13. Klasifikasi dan Grade Tàipíng Hóu Kuí:

Menurut standar nasional GB/T 19698-2008, Tàipíng hóu kuí dibagi menjadi lima grade:

  • Jipin (极品, jípǐn) — Tertinggi: Daun pipih, terbuka, lurus, besar dan kokoh (魁伟壮实). Bulu halus melimpah, tetapi tidak mencolok. Warna — hijau tua, seragam, berkilau. Aroma — anggrek yang tahan lama. Rasa — segar, cerah, kental, dengan “pesona monyet” yang jelas (猴韵). Ini adalah teh dari inti zona produksi, buatan tangan.
  • Teji (特级, tèjí) — Istimewa: Pipih, kokoh, “dua daun memeluk kuncup”. Hijau tua, seragam. Aroma — lembut, murni, tinggi. Rasa — segar, dengan rasa manis kembali.
  • Yiji (一级, yī jí) — Pertama: Pipih, padat. Bulu hampir tidak terlihat. Aroma — murni, tinggi. Rasa — segar.
  • Erji (二级, èr jí) — Kedua: Pipih, diperbolehkan sejumlah kecil daun tunggal. Aroma — cukup tinggi. Rasa — kental.
  • Sanji (三级, sān jí) — Ketiga: “Dua daun memeluk kuncup”, tetapi mungkin bentuk tidak seragam. Aroma — murni, benar. Rasa — kental.

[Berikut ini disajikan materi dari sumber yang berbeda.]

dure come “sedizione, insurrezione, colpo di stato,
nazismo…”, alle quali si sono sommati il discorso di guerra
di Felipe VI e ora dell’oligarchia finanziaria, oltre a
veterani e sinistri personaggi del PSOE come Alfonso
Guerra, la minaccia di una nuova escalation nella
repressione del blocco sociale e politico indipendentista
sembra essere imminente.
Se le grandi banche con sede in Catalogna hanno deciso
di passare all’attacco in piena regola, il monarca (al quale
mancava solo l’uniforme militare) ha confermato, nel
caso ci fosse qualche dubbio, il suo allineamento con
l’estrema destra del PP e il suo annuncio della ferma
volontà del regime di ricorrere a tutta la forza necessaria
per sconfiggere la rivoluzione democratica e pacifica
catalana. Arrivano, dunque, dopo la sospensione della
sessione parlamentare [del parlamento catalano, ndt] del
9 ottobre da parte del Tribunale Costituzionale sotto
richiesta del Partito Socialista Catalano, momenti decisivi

Selain sistem grade, Tàipíng hóu kuí dibedakan berdasarkan metode produksi:

  • Shougong niejain (手工捏尖) — metode manual tradisional: setiap pucuk dibentuk dengan tangan. Menghasilkan kualitas tertinggi, aroma penuh, dan “pesona monyet”.
  • Jizhi bu jian (机制布尖) — metode mesin menggunakan kain: daun lebih tipis, lebih rata, tetapi aroma lebih lemah, rasa kurang ekspresif.

Kesimpulan:

Tàipíng hóu kuí adalah teh yang merupakan pengecualian dari aturan. Di mana teh hijau terkenal lainnya mengejar ukuran mini dan kelembutan, teh ini mengejutkan dengan skalanya: daun-daun besar, rata sempurna sepanjang telapak tangan, perlahan turun dalam gelas seperti bulu hijau burung eksotis. Namun di balik penampilan yang mengesankan, tersembunyi kerja halus — setiap daun diluruskan, ditekan, dikeringkan dengan tangan; di balik setiap cangkir ada gunung dengan tutupan hutan sembilan puluh persen, kabut Danau Taiping, dan akar kultivar Shi Da Cha berusia seratus tahun yang menancap ke dalam sekis silika.

Teh ini — untuk mereka yang menghargai tidak hanya rasa, tetapi juga kontemplasi; tidak hanya kesegaran, tetapi juga kedalaman. Aroma anggrek, manis lembut tanpa kepahitan, aftertaste yang meleleh, dan “pesona monyet” yang sulit ditangkap menjadikan Tàipíng hóu kuí salah satu teh paling berkesan dan otentik di dunia.